**WHAT YOU SHOULD DO**
For the listing that follows, give again exactly the lines from the one with "ring mcp: (492, 226)" to the one with "pinky tip: (882, 210)", including both.

**SUPPLIED INFORMATION**
---*---

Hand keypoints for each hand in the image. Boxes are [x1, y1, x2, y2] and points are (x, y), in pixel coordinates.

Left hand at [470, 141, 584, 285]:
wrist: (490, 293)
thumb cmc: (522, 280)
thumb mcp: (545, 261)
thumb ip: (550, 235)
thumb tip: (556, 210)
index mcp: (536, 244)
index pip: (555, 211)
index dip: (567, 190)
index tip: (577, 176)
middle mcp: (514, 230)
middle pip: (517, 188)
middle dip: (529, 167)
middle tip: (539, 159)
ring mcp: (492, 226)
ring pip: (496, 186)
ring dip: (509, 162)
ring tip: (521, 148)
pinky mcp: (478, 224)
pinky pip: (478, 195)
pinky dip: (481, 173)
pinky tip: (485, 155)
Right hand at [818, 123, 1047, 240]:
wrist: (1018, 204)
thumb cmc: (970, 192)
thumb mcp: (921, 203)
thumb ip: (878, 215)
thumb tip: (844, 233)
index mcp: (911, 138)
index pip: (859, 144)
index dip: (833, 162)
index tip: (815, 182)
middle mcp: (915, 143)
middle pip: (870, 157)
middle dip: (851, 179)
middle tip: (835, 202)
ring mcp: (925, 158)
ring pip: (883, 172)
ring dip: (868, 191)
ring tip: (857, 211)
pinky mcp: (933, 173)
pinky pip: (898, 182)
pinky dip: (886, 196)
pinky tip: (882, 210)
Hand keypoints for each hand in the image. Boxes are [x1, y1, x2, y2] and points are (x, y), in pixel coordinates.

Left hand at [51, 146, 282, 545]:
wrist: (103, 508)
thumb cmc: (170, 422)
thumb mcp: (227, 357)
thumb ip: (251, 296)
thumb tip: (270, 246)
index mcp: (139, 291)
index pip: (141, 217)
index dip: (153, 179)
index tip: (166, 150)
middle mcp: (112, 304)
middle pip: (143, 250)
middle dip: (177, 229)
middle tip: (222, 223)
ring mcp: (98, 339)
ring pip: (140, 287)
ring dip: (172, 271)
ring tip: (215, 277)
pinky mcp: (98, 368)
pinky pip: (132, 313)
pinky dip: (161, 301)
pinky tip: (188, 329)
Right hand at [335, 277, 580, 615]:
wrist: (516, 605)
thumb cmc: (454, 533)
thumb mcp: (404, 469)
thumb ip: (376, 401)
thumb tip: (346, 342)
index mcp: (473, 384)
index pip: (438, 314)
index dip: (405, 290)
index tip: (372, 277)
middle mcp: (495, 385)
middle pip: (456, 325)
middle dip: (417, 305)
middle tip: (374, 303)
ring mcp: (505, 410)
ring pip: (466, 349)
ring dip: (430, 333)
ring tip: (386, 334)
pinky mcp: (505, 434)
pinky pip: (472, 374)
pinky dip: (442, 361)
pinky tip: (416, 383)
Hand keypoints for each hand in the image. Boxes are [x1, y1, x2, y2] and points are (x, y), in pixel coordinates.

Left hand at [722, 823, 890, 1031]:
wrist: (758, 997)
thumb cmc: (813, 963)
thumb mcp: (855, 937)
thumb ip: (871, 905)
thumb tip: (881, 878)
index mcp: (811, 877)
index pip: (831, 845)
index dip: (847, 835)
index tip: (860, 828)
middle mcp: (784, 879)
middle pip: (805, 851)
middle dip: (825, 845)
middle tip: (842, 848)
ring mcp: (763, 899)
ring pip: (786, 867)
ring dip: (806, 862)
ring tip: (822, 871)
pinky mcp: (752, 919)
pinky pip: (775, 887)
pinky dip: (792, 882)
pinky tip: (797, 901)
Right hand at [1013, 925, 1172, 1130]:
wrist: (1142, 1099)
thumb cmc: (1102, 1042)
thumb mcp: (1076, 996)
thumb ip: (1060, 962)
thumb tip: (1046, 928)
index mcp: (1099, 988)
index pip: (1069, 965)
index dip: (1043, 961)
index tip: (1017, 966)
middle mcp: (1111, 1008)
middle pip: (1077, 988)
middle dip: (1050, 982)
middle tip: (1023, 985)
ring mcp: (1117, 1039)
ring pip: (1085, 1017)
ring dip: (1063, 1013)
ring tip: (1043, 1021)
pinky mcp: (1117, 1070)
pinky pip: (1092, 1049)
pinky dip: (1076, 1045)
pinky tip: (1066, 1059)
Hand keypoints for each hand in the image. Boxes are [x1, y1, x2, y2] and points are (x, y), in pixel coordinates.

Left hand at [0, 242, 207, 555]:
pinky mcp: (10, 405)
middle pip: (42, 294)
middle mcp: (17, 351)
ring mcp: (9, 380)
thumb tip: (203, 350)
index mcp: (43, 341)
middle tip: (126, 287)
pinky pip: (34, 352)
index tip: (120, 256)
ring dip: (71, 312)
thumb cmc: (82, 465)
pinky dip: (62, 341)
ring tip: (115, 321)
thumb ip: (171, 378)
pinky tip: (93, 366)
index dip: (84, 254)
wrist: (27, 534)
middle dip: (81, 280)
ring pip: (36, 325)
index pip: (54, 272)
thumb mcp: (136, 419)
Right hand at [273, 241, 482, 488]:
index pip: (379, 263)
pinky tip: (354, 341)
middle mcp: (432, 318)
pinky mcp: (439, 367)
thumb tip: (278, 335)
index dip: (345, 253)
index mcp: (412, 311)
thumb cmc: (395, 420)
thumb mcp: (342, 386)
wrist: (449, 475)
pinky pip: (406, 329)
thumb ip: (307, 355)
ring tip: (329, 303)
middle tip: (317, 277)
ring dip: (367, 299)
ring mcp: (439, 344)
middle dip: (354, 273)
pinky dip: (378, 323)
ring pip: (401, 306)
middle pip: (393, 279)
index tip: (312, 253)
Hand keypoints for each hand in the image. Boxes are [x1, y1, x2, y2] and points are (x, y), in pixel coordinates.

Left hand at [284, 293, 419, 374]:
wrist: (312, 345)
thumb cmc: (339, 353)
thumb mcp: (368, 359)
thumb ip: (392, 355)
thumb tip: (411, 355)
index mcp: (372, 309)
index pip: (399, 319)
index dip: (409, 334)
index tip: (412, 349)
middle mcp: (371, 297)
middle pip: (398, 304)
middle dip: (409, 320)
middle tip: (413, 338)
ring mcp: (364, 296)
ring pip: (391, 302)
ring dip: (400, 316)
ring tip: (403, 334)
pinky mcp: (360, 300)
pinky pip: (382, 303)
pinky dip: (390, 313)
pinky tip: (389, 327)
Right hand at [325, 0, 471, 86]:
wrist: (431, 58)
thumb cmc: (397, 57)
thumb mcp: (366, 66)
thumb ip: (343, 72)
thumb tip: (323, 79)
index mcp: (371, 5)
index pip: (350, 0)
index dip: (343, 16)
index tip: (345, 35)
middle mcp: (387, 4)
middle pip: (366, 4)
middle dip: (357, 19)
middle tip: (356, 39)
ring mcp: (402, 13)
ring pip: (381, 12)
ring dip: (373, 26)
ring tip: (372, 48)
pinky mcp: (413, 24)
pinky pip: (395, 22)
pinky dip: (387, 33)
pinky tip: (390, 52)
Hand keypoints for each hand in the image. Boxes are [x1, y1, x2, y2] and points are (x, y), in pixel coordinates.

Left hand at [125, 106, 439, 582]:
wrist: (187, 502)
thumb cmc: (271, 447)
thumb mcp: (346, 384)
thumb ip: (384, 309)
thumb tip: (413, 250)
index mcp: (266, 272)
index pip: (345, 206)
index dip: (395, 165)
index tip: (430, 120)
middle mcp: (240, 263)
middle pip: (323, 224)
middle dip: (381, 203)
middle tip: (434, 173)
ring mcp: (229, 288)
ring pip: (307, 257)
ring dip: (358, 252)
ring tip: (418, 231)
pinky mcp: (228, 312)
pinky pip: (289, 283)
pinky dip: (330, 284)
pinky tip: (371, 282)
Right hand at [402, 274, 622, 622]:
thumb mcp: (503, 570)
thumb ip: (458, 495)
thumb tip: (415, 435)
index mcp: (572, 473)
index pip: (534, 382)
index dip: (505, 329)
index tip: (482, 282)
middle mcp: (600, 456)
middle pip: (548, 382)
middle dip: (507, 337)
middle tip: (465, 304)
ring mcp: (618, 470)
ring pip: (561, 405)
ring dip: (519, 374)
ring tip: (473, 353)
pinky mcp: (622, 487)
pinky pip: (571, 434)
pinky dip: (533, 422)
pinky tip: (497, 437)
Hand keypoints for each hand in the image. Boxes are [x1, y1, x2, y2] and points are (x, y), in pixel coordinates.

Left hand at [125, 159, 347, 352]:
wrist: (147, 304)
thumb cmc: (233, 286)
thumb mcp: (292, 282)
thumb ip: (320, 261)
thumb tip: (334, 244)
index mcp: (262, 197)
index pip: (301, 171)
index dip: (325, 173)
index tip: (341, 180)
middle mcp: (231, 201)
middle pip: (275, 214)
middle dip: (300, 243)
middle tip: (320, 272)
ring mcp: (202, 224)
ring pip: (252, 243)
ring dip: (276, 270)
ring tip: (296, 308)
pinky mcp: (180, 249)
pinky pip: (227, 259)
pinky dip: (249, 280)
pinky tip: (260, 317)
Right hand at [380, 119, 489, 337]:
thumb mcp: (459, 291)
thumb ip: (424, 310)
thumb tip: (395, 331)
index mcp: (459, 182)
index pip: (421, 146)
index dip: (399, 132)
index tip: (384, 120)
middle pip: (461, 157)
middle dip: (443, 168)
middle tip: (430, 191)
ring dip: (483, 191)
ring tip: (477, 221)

---*---

**TASK RESPONSE**
ring mcp: (492, 226)
ring pip: (496, 186)
ring dip: (509, 162)
ring tip: (521, 148)
pinky mcp: (478, 224)
pinky pip: (478, 195)
pinky dip: (481, 173)
pinky tip: (485, 155)
Right hand at [818, 123, 1047, 240]:
wrist: (1018, 204)
thumb cmc: (970, 192)
thumb mcp: (921, 203)
thumb ip: (878, 215)
thumb tip: (844, 233)
index mcp: (911, 138)
index pip: (859, 144)
index dip: (833, 162)
index tip: (815, 182)
middle mcp: (915, 143)
middle pip: (870, 157)
middle dip: (851, 179)
middle tip: (835, 202)
ring mcp: (925, 158)
ring pip: (883, 172)
ring dip: (868, 191)
ring tip: (857, 211)
pinky mcp: (933, 173)
pinky pip: (898, 182)
pinky dip: (886, 196)
pinky tip: (882, 210)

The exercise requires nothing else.